One of the most consistent pieces of advice I find myself giving to emerging illustrators over the years has been, “don’t draw for someone else. Draw what you enjoy. Make what you find interesting. Do it for yourself.” I still stand by that as the best advice, especially when starting out. But, there’s also something to be said for evolving an art practice using external influences.
Responding to a brief, engaging with commissions, and collaborating with others (authors, publishers etc) push me out of my comfort zone much further than if I were making up my own work. No matter how much we want to tell ourselves that we can push ourselves to do something ‘different than usual’, our unconscious biases will always be at play in the background (that’s what makes them unconscious).

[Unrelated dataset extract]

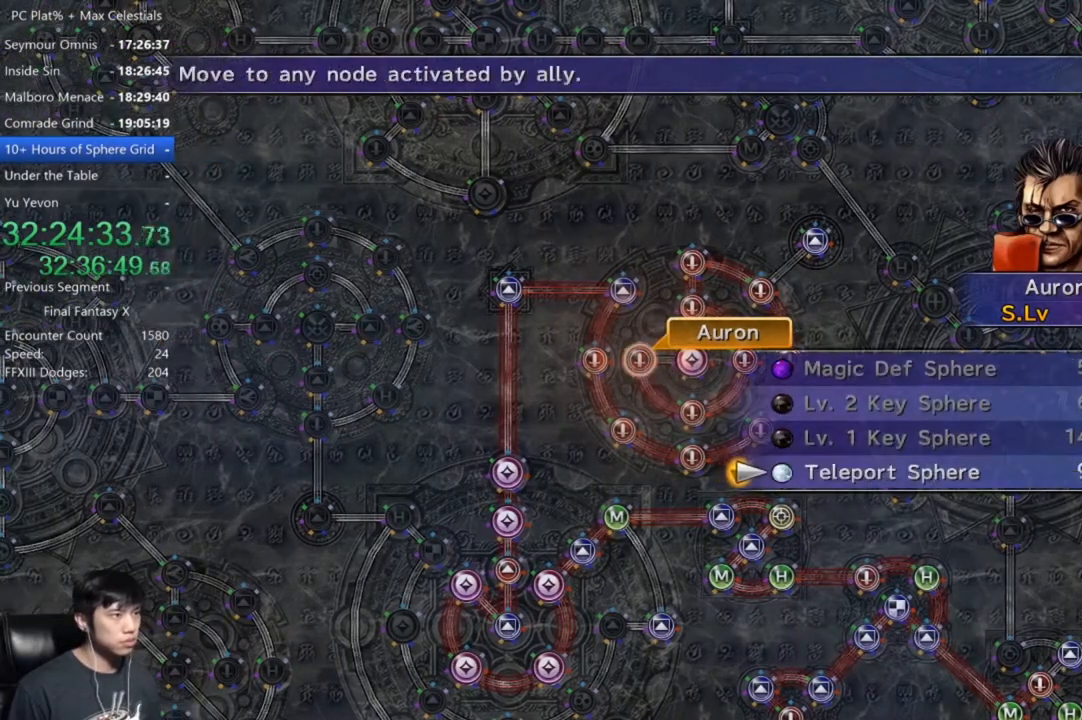
{"buttons": ["DPAD_DOWN"], "left_stick": "center", "right_stick": "center", "events": [[200, "DPAD_UP", "down"], [267, "DPAD_UP", "up"], [400, "DPAD_DOWN", "down"]]}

Rosie the Rhinoceros (Jimmy Barnes) and Herman Crab (Peter Helliar) strike me as my two most recent examples where this is true. It’s also part of the reason why I love illustrating another’s text. There is no way that if I was working on my own, characters and illustrations I’ve invented in response to the text for Rosie the Rhinoceros and Herman Crab would have emerged. I needed that external influence – those prompts, those relationships – to produce the work I did for those two books.

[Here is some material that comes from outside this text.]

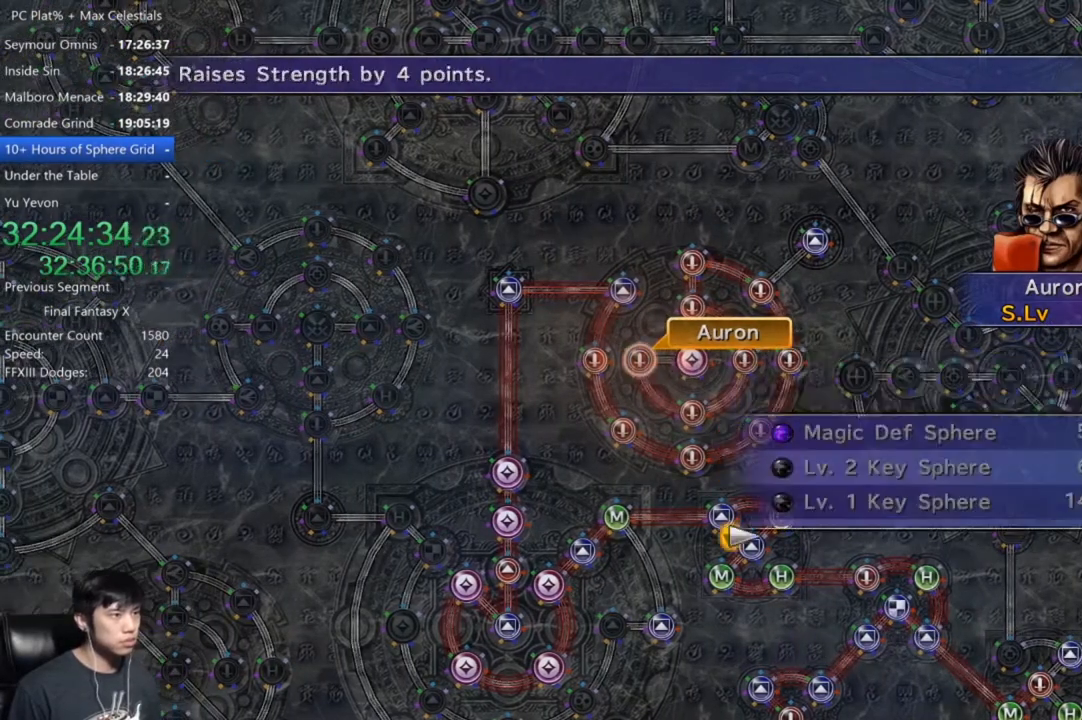
{"buttons": [], "left_stick": "down", "right_stick": "center", "events": [[34, "A", "down"], [34, "DPAD_DOWN", "up"], [100, "A", "up"], [167, "left_stick", "down-left"], [501, "left_stick", "down"]]}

Because of the external influence of another’s text, I painted things I’ve never painted before. Because of that, the work I’ve done since then has grown in variation, maturity, and confidence. I used to think that being in publishing was all about amplifying one’s own work. Now, it’s just another tool in the belt of how to become a better visual storyteller. It sits alongside my personal work, in harmony not competition, and both the personal and commercial work is getting better for it.